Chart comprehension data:
* * *

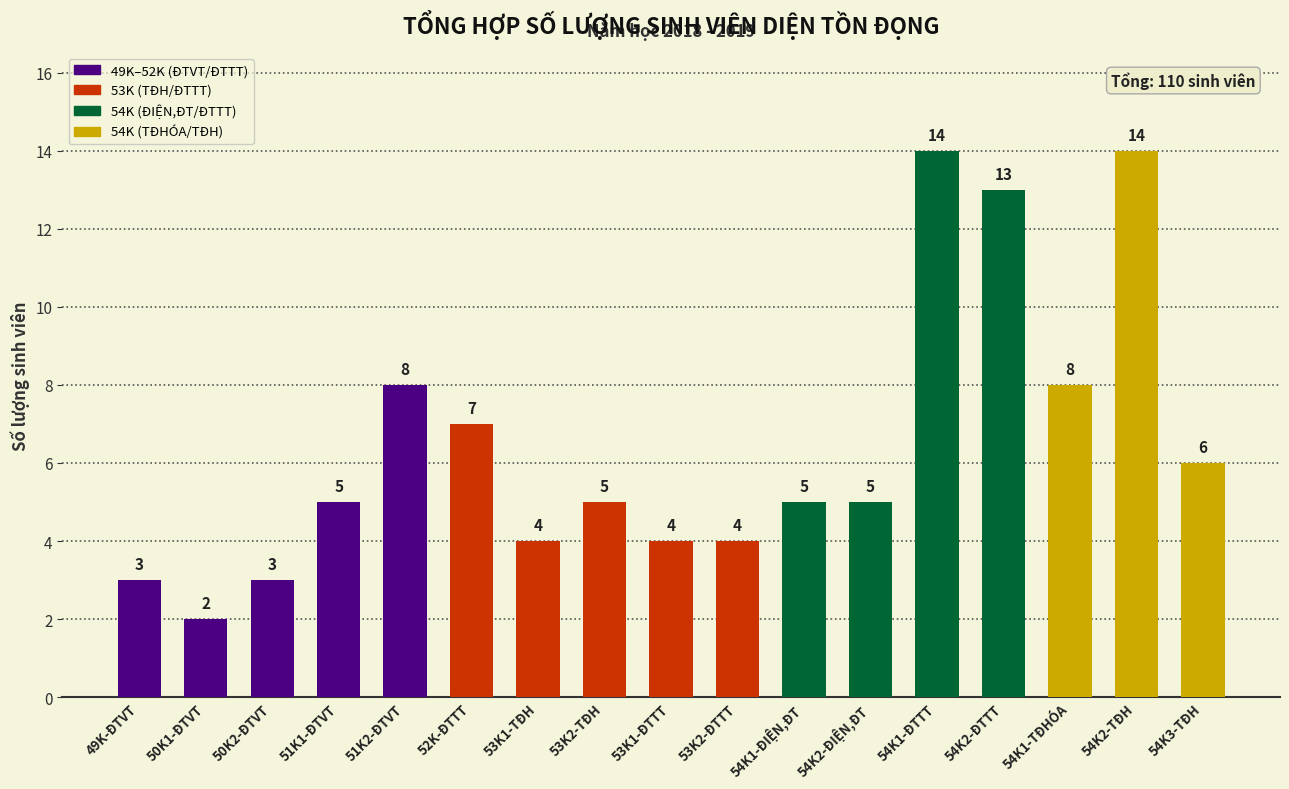

What is the greatest value displayed?

14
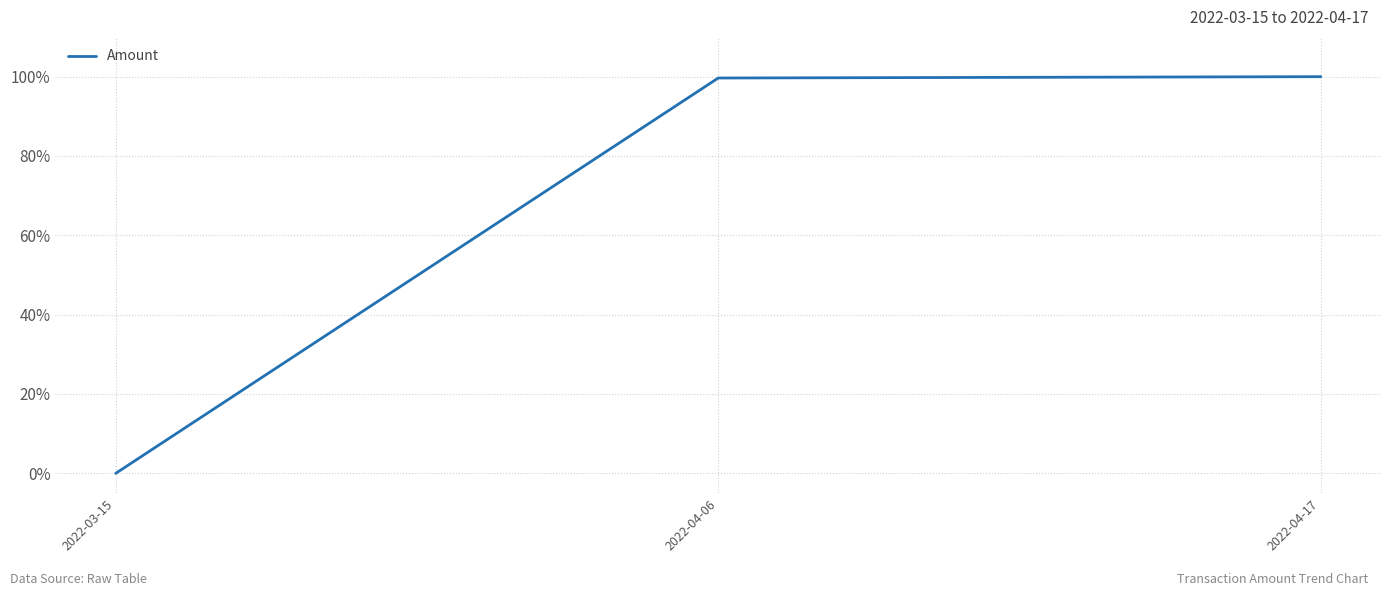

What position from the left is 2022-04-17?

3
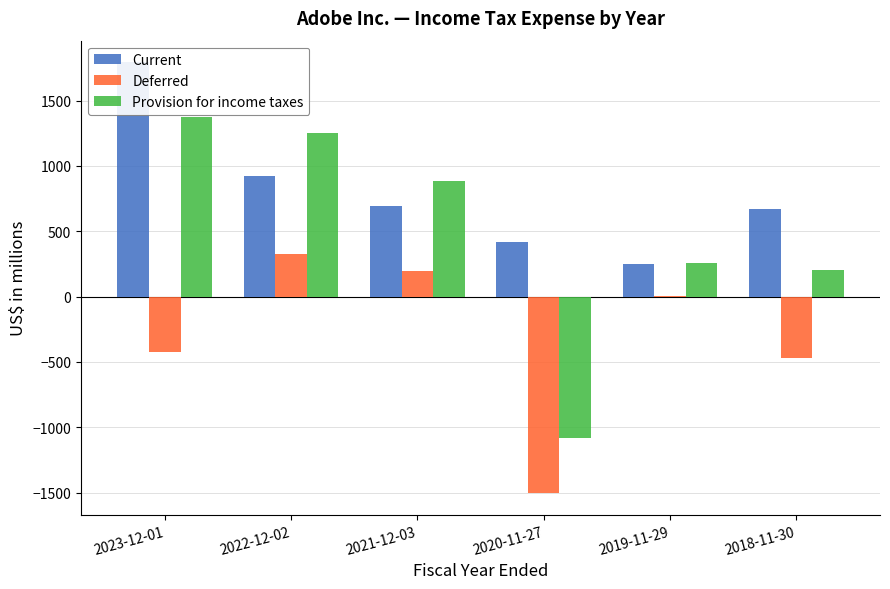

What is the maximum value shown in the chart?

1793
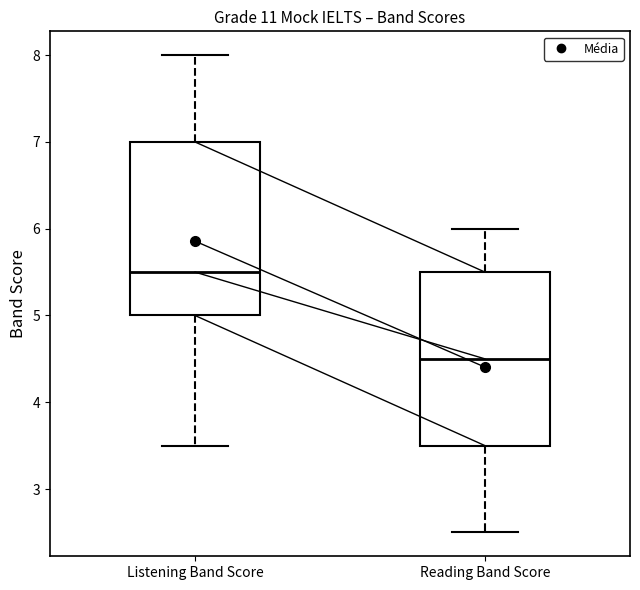

Reading left to right, read every box against the y-axis: the position of its median line, the range the box covers, and the ends of its whiskers. The values are not printed on the chart, so give them approximately, as read against the axis.

Listening Band Score: median 5.5, box 5.0 to 7.0, whiskers 3.5 to 8.0
Reading Band Score: median 4.5, box 3.5 to 5.5, whiskers 2.5 to 6.0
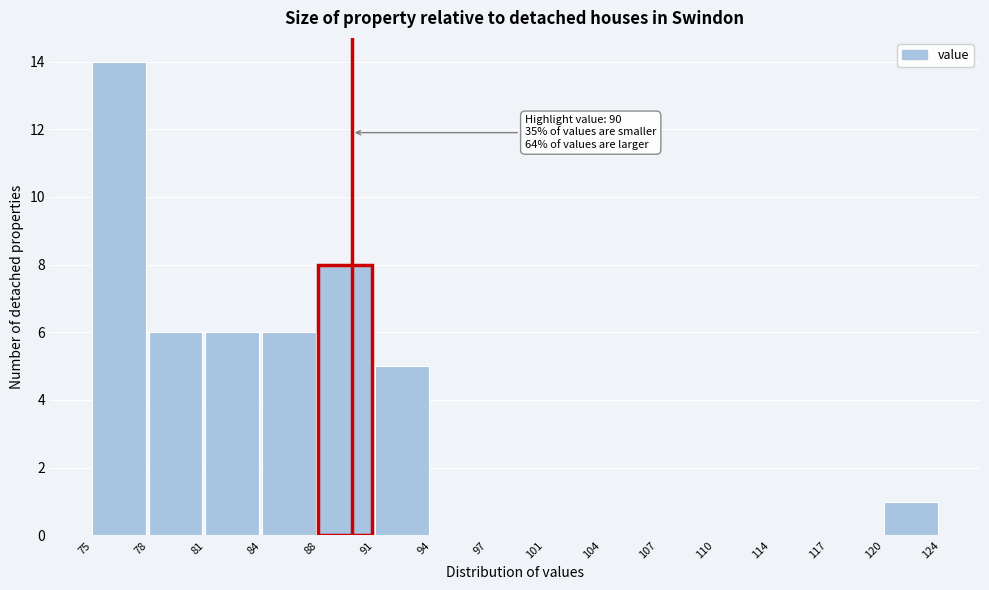

Reading left to right, what are all the values shown in this chart?

75=14	78=6	81=6	84=6	88=8	91=5	94=0	97=0	101=0	104=0	107=0	110=0	114=0	117=0	120=1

* * *

Reproduce every line of the data above without changing a word, and omit the pictures.

Solution to this task:
What is the greatest value displayed?

14

What position from the left is 2022-04-17?

3

What is the maximum value shown in the chart?

1793

Reading left to right, read every box against the y-axis: the position of its median line, the range the box covers, and the ends of its whiskers. The values are not printed on the chart, so give them approximately, as read against the axis.

Listening Band Score: median 5.5, box 5.0 to 7.0, whiskers 3.5 to 8.0
Reading Band Score: median 4.5, box 3.5 to 5.5, whiskers 2.5 to 6.0

Reading left to right, what are all the values shown in this chart?

75=14	78=6	81=6	84=6	88=8	91=5	94=0	97=0	101=0	104=0	107=0	110=0	114=0	117=0	120=1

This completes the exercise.